Task instructions: Your task is to copy every line of the records below that contains "func".

[Saved entries]
.....

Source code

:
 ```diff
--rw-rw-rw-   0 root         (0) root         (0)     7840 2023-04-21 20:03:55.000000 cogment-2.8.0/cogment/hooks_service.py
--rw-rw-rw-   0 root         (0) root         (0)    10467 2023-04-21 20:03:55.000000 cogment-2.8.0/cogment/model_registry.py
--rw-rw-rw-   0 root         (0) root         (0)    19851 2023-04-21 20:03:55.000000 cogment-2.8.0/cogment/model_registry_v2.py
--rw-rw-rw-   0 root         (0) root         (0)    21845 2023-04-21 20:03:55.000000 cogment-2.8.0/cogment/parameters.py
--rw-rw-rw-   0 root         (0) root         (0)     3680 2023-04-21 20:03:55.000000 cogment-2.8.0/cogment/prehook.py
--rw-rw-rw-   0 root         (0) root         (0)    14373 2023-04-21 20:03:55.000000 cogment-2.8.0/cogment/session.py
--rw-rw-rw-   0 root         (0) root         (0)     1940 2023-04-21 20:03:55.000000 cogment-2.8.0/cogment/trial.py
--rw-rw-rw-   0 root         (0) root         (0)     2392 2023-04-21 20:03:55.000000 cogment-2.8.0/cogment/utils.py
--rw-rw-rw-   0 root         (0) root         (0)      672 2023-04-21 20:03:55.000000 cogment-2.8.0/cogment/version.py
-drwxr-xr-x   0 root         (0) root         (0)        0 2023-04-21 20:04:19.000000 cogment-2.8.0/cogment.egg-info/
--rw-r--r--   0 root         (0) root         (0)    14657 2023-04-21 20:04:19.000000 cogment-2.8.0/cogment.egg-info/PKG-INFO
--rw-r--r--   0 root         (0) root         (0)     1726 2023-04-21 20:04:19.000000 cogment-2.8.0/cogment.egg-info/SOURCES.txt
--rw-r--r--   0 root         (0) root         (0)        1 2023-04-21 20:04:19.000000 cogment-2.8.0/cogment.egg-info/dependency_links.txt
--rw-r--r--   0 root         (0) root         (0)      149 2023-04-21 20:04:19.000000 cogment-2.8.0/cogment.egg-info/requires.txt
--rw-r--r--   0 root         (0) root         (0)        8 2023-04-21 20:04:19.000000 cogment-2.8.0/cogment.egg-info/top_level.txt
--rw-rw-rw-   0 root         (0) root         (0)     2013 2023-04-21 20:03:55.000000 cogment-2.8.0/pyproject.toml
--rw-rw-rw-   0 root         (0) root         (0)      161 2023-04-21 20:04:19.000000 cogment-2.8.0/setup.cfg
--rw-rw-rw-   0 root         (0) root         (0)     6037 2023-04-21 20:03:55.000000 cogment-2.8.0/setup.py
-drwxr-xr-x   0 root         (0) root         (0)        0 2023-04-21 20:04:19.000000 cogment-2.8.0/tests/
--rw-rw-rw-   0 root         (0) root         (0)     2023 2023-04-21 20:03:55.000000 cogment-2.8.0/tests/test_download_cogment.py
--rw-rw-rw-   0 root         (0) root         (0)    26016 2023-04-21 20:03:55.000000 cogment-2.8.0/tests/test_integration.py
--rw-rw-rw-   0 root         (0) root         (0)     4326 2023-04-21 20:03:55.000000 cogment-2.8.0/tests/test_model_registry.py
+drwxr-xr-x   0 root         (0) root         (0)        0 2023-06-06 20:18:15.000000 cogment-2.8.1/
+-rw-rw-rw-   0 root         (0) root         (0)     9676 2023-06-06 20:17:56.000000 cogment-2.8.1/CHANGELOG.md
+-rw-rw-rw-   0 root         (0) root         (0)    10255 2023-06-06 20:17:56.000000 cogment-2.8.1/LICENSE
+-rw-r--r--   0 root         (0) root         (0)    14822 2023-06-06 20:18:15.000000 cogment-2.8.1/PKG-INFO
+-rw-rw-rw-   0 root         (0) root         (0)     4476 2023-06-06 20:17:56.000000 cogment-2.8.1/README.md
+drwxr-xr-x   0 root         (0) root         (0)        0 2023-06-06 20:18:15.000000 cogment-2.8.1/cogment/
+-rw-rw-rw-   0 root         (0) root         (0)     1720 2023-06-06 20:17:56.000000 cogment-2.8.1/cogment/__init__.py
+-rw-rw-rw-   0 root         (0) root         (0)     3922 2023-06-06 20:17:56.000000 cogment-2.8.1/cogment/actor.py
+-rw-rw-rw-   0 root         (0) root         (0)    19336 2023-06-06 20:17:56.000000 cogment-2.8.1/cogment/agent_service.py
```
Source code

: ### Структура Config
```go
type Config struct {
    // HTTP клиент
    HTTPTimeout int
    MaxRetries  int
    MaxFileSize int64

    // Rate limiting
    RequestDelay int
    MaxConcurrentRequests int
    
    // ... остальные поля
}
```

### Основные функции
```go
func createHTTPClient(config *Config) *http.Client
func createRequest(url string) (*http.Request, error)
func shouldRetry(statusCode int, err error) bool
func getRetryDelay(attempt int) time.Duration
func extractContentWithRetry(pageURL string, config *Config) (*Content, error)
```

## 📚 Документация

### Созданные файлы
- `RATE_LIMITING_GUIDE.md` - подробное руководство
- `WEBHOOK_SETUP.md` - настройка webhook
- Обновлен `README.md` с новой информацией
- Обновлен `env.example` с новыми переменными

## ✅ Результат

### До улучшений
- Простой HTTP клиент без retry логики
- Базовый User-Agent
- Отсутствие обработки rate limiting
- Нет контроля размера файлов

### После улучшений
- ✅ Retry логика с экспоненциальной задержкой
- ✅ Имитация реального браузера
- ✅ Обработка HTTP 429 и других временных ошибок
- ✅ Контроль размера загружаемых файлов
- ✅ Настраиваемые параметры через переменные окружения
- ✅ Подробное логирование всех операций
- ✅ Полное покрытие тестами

.....

Solution below:
func createHTTPClient(config *Config) *http.Client
func createRequest(url string) (*http.Request, error)
func shouldRetry(statusCode int, err error) bool
func getRetryDelay(attempt int) time.Duration
func extractContentWithRetry(pageURL string, config *Config) (*Content, error)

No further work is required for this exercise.